For many months, ever since far-right jurists became the majority on the U.S. Supreme Court, it has been expected that the Court would soon either drastically curtail or entirely overturn the historic 1973 decision Roe v. Wade that recognized women’s abortion rights. On May 2 the most dire predictions were confirmed. A 90-page draft copy of Justice Samuel Alito’s majority ruling completely overturning Roe v. Wade was leaked to the press. That the draft document made its way into the media prematurely is an unprecedented scandal in and of itself. But the contents of the document are far more shocking than the circumstances in which it became known. In the most dramatic rejection of women’s rights in recent U.S. history, the Court majority will reverse Roe v. Wade and the past fifty years of Federal court decisions reaffirming reproductive rights. The U.S. will join Poland, Nicaragua and El Salvador as one of only four countries that have rolled back access to abortion during the last three decades. Meanwhile, since 1994 fully fifty-nine countries have expanded the conditions under which abortion is legal.
This blog has quite a number of readers from outside of the U.S., so it bears repeating that the Supreme Court decision will not criminalize abortion in the entire U.S. The woman-friendly “blue” states, including most states in the northeast and coastal west of the country, will keep abortion legal and accessible. But their resources are likely to be strained by having to accommodate women fleeing the draconian restrictions in the misogynist “red” states. The hospital system of my state of Washington, for example, has been greatly taxed by an influx of seriously ill Covid-19 patients who contracted the virus in the neighboring state of Idaho, where the anti-mask and anti-vaccine movement is strong, and is generally supported by Republican political authorities. Now, with the Supreme Court opening the door to anti-abortion legislation in Republican-controlled states, clinics in Washington are anticipating an increase of Idaho women fleeing to our state to escape Idaho’s abortion ban.
As many commentators have noted, the woman-friendly states generally protect access to a full range of reproductive health options. In addition to abortion, often with state-assured financing for poor women, such states also provide access to low cost or free contraceptives, prenatal and postnatal care, and other services for infants and children. Meanwhile, the misogynist states such as, for example, the anti-abortion stronghold of Mississippi (whose recent legislation restricting abortion Alito cites favorably), have some of the worst statistics in the country on women’s and children’s health and welfare.
■ ■ ■ ■ ■ ■ ■
Transcribe the passage on the draft ruling against Roe v. Wade word for word. Begin at the words "As many commentators" and stop after "health and welfare.".

## Records from a data source
■ ■ ■ ■ ■ ■ ■
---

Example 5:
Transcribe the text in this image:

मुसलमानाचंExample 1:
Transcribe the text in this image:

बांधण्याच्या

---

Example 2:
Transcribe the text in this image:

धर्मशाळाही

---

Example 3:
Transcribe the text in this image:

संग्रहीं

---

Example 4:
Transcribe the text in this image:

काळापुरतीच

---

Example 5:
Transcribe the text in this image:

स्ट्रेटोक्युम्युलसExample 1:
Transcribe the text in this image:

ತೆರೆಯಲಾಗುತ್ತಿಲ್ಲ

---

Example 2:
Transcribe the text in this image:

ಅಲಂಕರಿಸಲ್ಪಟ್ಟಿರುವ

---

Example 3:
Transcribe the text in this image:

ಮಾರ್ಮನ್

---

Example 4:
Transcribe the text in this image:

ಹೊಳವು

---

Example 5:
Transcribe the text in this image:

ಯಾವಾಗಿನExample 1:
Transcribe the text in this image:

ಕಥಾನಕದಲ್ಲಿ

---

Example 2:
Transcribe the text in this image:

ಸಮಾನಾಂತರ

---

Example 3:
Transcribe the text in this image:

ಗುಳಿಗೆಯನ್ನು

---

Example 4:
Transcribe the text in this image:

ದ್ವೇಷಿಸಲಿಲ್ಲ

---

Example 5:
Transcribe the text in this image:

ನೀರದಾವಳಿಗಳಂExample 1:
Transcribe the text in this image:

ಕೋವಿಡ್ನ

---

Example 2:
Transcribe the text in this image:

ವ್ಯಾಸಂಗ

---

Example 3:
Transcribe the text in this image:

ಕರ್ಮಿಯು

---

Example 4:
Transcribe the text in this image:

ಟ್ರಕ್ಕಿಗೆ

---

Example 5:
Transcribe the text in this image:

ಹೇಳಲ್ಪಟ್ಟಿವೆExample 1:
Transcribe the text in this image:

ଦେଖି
■ ■ ■ ■ ■ ■ ■
## Result of the exercise
As many commentators have noted, the woman-friendly states generally protect access to a full range of reproductive health options. In addition to abortion, often with state-assured financing for poor women, such states also provide access to low cost or free contraceptives, prenatal and postnatal care, and other services for infants and children. Meanwhile, the misogynist states such as, for example, the anti-abortion stronghold of Mississippi (whose recent legislation restricting abortion Alito cites favorably), have some of the worst statistics in the country on women’s and children’s health and welfare.